Cerita Pak Ajip waktu kanak-kanak hingga remaja. Pak Ajip lahir dalam sebuah keluarga besar yang rumit karena perceraian - perkawinan kembali dengan pasangan lain. Dalam lingkungan masyarakat agraris, Pak Ajip semacam "bocah terpelajar" yang ga terlalu ndeso. Ga bisa renang, masih bisa bajuan, makan dendeng, lulus sekolah, dan melanjutkan sekolah bahkan sampai bersekolah di Jakarta. Walaupun di Jakarta dia hidup seadanya karena ayahnya tidak mengirim uang untuk biaya ini itu, gara-gara ibu tiri Pak Ajip yang tidak perhatian ke anak-anak tirinya, bahkan ke mertuanya sendiri yang hidup melarat dan susah menyambung hidup karena saking tuanya T_T.
Mungkin jangkaan aku terlampau tinggi untuk buku ini, tapi bagiku, cerpen-cerpen yang terkandung kurang kejituan yang kucari. Kurang rasa tersentap. Boleh nampaklah gaya ala-ala "Human Comedy" karya William Saroyan itu, cuma aku tak rasa teruja, atau mengambil berat, terhadap kebanyakan watak-watak di dalamnya. Entahlah. Aku kurang penglibatan emosi.
Ada dua cerpen yang aku suka: Pertama, 'Kodja'. Aku suka babak apabila si Nenek dan watak narator, Ajip, berjalan-jalan di ladang tebu. Tiadalah yang luar biasa berlaku. Tetapi aku tertarik pada kualiti nostalgik babak ini - tentang kenangan manis seorang anak kecil manja dengan neneknya. Macam cerita zaman kanak-kanak yang makna kemanisannya hanya mampu dirasakan seseorang, sebaik manapun ia dikongsi.
Cerpen kedua aku suka adalah 'Seorang Jepang'. Aku suka sebab cerpen ini kelakar dan sedih. Cerpen ini fasal usaha seorang askar Jepun untuk memikat hati ibu Ajip yang janda itu. Usahanya ditertawakan penduduk setempat, tapi orang Jepun itu tak mengerti. Yang mengerti, dan merasakan kepahitan diejek, adalah Ajip sendiri.
Rasanya aku perlu baca buku ini buat kali kedua. Pembacaan pertamaku terlampau laju dan kurang ketelitian. Mungkin banyak kehalusan buku ini yang tak kutangkap.

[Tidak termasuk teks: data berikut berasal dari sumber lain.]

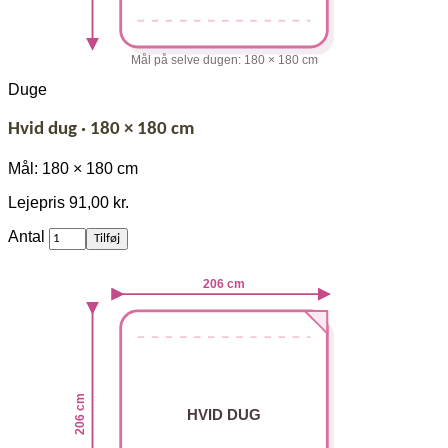
Mål på selve dugen: 180 × 180 cm
Duge
Hvid dug · 180 × 180 cm
Mål: 180 × 180 cm
Lejepris
91,00 kr.
af
Antal
Tilføj
Hvid
dug
206 cm
·
180
×
180
cm
206 cm
HVID DUG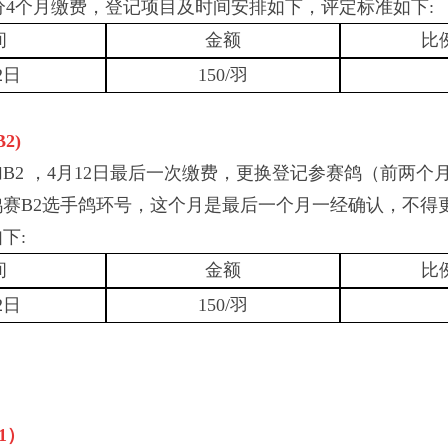
分4个月缴费，登记项目及时间安排如下，评定标准如下:
间
金额
比
2日
150/羽
B2)
加
B2 ，4月12日最后一次缴费，更换登记参赛鸽（前两个
赛B2选手鸽环号，这个月是最后一个月一经确认，不得
下:
间
金额
比
2日
150/羽
1）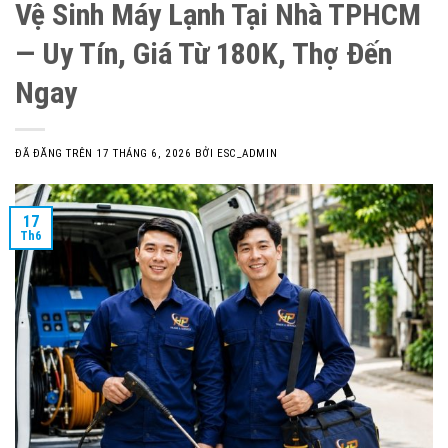
Vệ Sinh Máy Lạnh Tại Nhà TPHCM
— Uy Tín, Giá Từ 180K, Thợ Đến
Ngay
ĐÃ ĐĂNG TRÊN
17 THÁNG 6, 2026
BỞI
ESC_ADMIN
17
Th6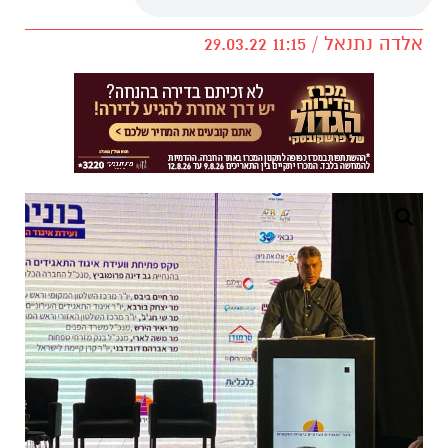
אלדה נתנאל / 11:15 29.03.22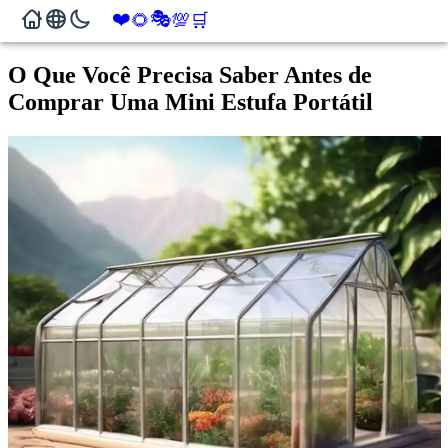
❤️
🎭
🌻
💯
🛒
O Que Você Precisa Saber Antes de
Comprar Uma Mini Estufa Portátil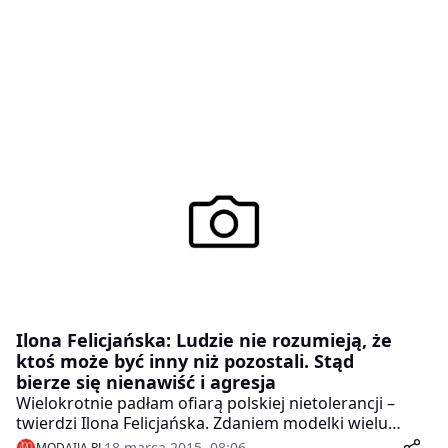
Ilona Felicjańska: Ludzie nie rozumieją, że
ktoś może być inny niż pozostali. Stąd
bierze się nienawiść i agresja
Wielokrotnie padłam ofiarą polskiej nietolerancji –
twierdzi Ilona Felicjańska. Zdaniem modelki wielu
Polakom wciąż trudno jest zrozumieć i zaakceptować
18 marca 2015, 08:06
MODAIJA.PL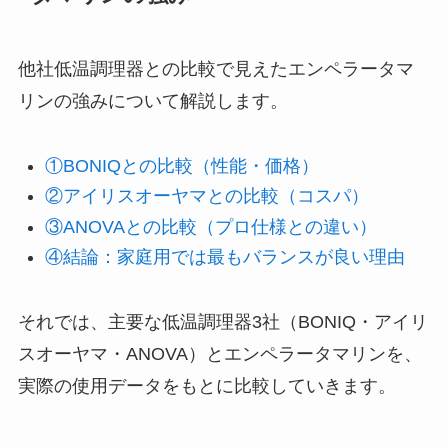
他社低温調理器との比較で見えたエンペラータマ
リンの強みについて解説します。
①BONIQとの比較（性能・価格）
②アイリスオーヤマとの比較（コスパ）
③ANOVAとの比較（プロ仕様との違い）
④結論：家庭用では最もバランスが良い理由
それでは、主要な低温調理器3社（BONIQ・アイリ
スオーヤマ・ANOVA）とエンペラータマリンを、
実際の使用データをもとに比較していきます。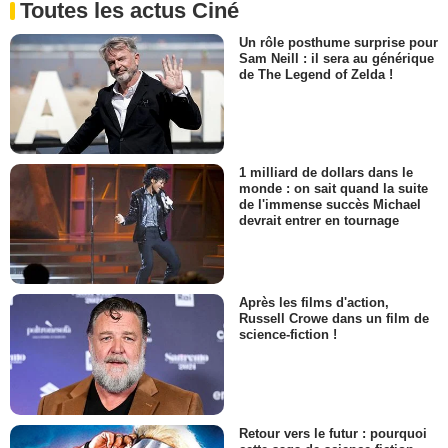
Toutes les actus Ciné
Un rôle posthume surprise pour
Sam Neill : il sera au générique
de The Legend of Zelda !
1 milliard de dollars dans le
monde : on sait quand la suite
de l'immense succès Michael
devrait entrer en tournage
Après les films d'action,
Russell Crowe dans un film de
science-fiction !
Retour vers le futur : pourquoi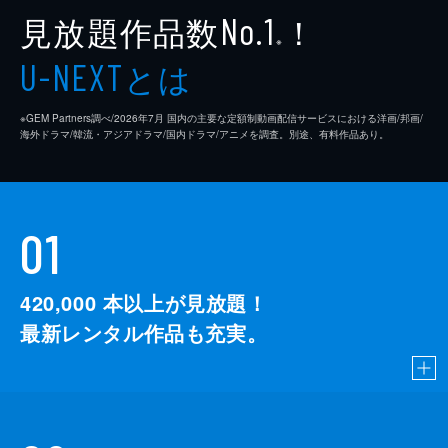
見放題作品数
！
No.1
※
とは
U-NEXT
※GEM Partners調べ/2026年7⽉ 国内の主要な定額制動画配信サービスにおける洋画/邦画/
海外ドラマ/韓流・アジアドラマ/国内ドラマ/アニメを調査。別途、有料作品あり。
01
420,000
本以上が見放題！
最新レンタル作品も充実。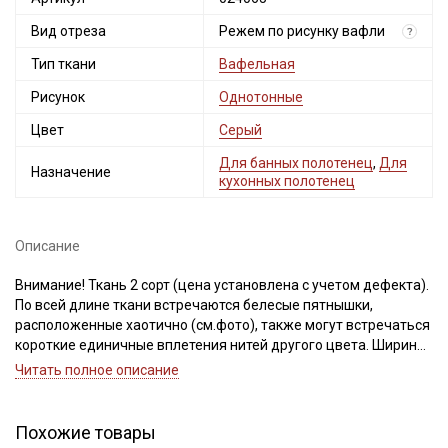
Вид отреза
Режем по рисунку вафли
?
Тип ткани
Вафельная
Рисунок
Однотонные
Цвет
Серый
Для банных полотенец
,
Для
Назначение
кухонных полотенец
Описание
Внимание! Ткань 2 сорт (цена установлена с учетом дефекта).
По всей длине ткани встречаются белесые пятнышки,
расположенные хаотично (см.фото), также могут встречаться
короткие единичные вплетения нитей другого цвета. Ширина
ткани ±2см. Для данного вида ткани это браком и дефектом
Читать полное описание
не считается. Не вырезаем.
Ткань рекомендуется резать по рисунку вафли, так как после
стирки долевая с поперечной встанут на положенное место и
Похожие товары
край будет ровный.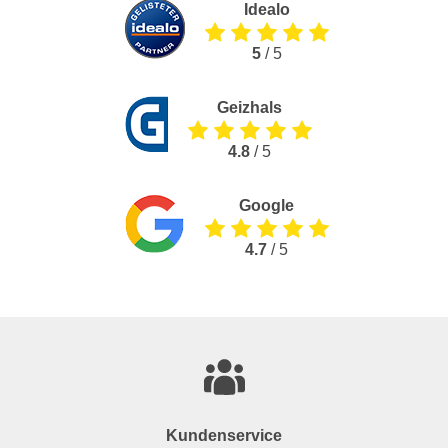
Idealo
5
/ 5
Geizhals
4.8
/ 5
Google
4.7
/ 5
Kundenservice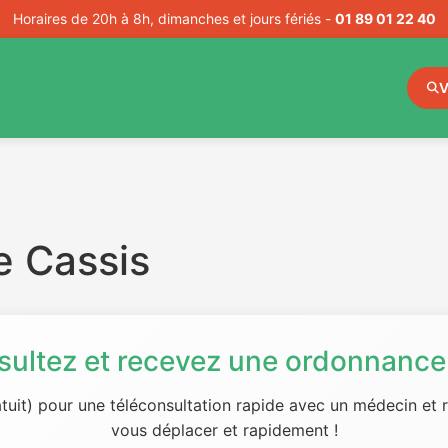
Horaires de 20h à 8h, dimanches et jours fériés -
01 89 01 22 40
V
e Cassis
sultez et recevez une ordonnance 
tuit) pour une téléconsultation rapide avec un médecin et
vous déplacer et rapidement !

Mengenal ajip rosidi lbh dekat... Tyt ada drama jg dikehidupan seorang ajip. Ditulis dgn gaya penulisan masa lalu, yg mungkin kalau jaman skrg msk kategori krg efektif dan amburadul tata bahasanya (menurut gw lho ini). Tp bagus n love it...
Sempet agak bosan d cerita2 awal, tapi lanjutannya bagoeeeees... Agak miris pas cerita orang Jepang, Sedih pas cerita temen sekolahnya dan Ngakak pas cerita gembala (minum d kali? O M G !!!)